Jaja et ma fille étaient au fond, dernière salle, après l’art naïf ascendant niais ; on a tracé mais pour faire bonne figure on s’est un peu intéressé quand-même, y’avait des massages, des linogravures et je n’ai pas compris ce que c’était, y’avait des trucs en céramique très fragiles, j’ai préféré ne pas les toucher, j’ai vu aussi des pulls en laine de yack pour les CSP++ et des masques anti-covid vendus par des gens qui ne portaient même pas le masque. Moi j’ai juste acheté des linogravures format A6 qui ressemblaient beaucoup à des cartes postales. Prise de risque zéro. Impact carbone quasi nul. Secousse financière intense. Mon fils m’a dit qu’il y en avait des mieux au tabac, avec une photo des Arènes à la place du dessin de la Deux chevaux et le tout à moins d’un euro, mais punaise ce n’est pas vrai il ne comprend rien à l’artisanat celui-là ; et depuis quand il fréquente les tabacs ? Et puis on est arrivés dans la dernière salle, la salle où il y avait le stand de Jaja. Enfin, celui de Jaja et de ma fille. Ce n’est pas parce que c’est ma compagne hein, et ce n’est pas parce que c’est ma fille. Ce n’est pas parce que je les aime, l’une et l’autre, mais elles avaient bien bossé. Leur stand c’était le plus beau, même si ce n’est pas une compétition, attention, on est entre copains, on se soutient dans l’adversité, même le faux doigt-niais Rousseau on le soutient le temps d’un week-end convivial. Mais le stand de Jaja c’était le plus beau.
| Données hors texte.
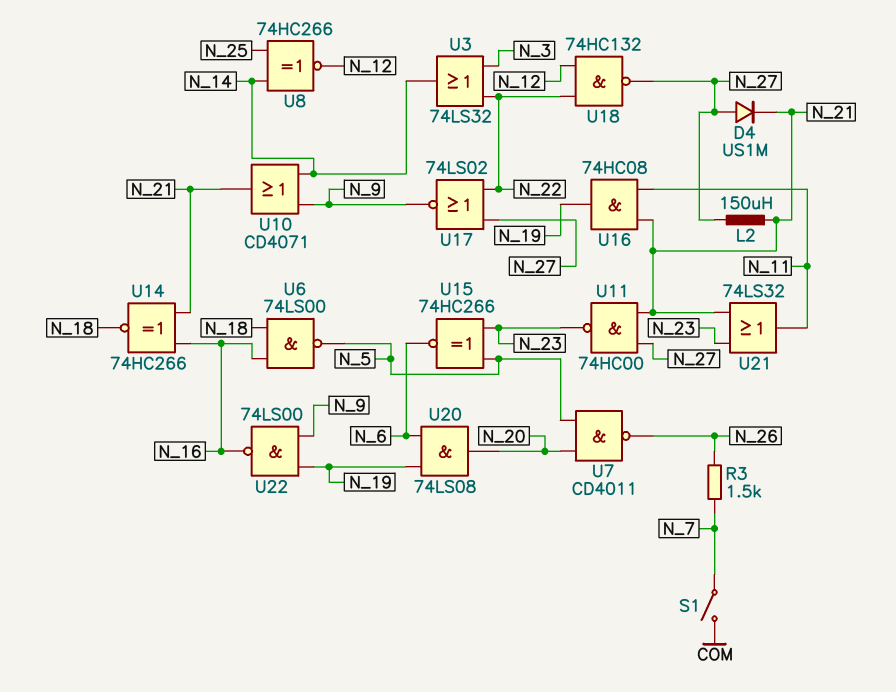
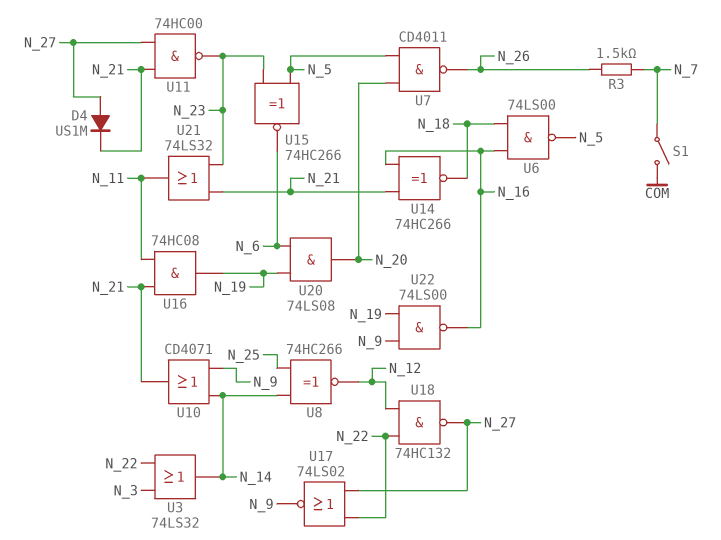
L2: 150uH (N_21, N_27) -> none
Mes deux amoureuses vendaient, vendaient vendaient. Enfin non, pas exactement. Pendant que la grande vendait, la petite achetait, elle achetait un peu partout, elle dilapidait son petit patrimoine de petite épargnante qui n’a pas assez épargné pour tout acheter. Elle a acheté des trousses. C’est fou ça, les trousses. Elle est rentrée à la maison avec tout plein de trousses. Et puis elle a fait le dimanche aussi, et je n’ai pas compris pourquoi, mais elles ont fait le dimanche ensemble, à tenir le stand, à vendre des trousses, à en acheter, et j’ai trouvé ça joli, que le talent et l’envie soient réunis, le temps d’un week-end, au marché des producteurs de choses artisanales et jolies et quelquefois incompréhensibles.  

Avec mon fils on a fait du piano pendant ce temps-là. J’ai défoncé Chopin. Il a fait du Pamart. Pamart du tout d’ailleurs. Il progresse mon gamin. Il joue Bohemian Rhapsody. Je le vois bien gare de Lyon, enfin bon, gare de Nîmes, pour commencer. Sur le piano tout défoncé de la gare. Il commence, les premiers accords, time after time, son air de rien, commited no crime. Et les gens qui s’amassent, à en louper leur train, de toute façon ils n’avaient pas le pass. Autant écouter mon fils, mais oui, c’est mon fils. Là, au piano. Les trousses, c’est ma compagne. L’argent dilapidé, c’est ma fille. Queen vous est offert par mon fils.

Et moi ? Moi, ben….je regarde. Et j’écoute. Je suis bien.